§ **What is expected**
In the entries below, find the line with "below investment grade" and the line with "Glaciers all over"; give again those lines and every line between them, exactly.

──────── Supplied information ────────

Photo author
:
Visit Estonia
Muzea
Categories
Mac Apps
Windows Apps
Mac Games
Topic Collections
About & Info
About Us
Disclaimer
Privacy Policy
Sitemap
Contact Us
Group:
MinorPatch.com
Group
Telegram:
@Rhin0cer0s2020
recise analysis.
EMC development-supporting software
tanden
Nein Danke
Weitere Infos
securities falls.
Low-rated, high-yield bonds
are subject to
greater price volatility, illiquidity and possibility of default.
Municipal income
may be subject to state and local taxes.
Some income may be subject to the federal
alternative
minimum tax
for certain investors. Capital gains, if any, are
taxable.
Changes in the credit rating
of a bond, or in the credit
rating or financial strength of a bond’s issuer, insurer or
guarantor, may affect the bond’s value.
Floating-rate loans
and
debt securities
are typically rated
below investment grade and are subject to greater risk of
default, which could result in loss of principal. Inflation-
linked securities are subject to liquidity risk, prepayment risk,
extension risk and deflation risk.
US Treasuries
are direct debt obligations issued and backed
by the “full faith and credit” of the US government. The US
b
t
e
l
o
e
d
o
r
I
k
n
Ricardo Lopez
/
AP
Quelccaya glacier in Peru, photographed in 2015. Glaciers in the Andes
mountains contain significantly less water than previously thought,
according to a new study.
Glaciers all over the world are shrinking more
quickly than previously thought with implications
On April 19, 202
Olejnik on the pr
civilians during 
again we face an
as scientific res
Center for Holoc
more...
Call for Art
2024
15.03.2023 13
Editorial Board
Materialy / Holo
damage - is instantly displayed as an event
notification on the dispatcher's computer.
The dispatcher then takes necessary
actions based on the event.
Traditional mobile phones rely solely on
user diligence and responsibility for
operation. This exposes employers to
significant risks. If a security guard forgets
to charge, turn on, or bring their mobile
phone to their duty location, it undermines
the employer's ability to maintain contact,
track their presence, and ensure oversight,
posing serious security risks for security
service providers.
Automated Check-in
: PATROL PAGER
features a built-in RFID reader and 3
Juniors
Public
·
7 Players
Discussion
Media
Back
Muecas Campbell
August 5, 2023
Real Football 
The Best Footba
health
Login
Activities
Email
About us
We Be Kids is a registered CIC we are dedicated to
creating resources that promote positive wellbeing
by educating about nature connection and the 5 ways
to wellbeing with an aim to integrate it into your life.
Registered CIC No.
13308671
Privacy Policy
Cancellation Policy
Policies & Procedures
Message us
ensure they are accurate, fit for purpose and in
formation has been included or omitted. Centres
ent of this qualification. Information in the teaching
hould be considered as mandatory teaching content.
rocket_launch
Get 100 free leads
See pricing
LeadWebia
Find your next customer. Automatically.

────────

§ **Response to the exercise**
below investment grade and are subject to greater risk of
default, which could result in loss of principal. Inflation-
linked securities are subject to liquidity risk, prepayment risk,
extension risk and deflation risk.
US Treasuries
are direct debt obligations issued and backed
by the “full faith and credit” of the US government. The US
b
t
e
l
o
e
d
o
r
I
k
n
Ricardo Lopez
/
AP
Quelccaya glacier in Peru, photographed in 2015. Glaciers in the Andes
mountains contain significantly less water than previously thought,
according to a new study.
Glaciers all over the world are shrinking more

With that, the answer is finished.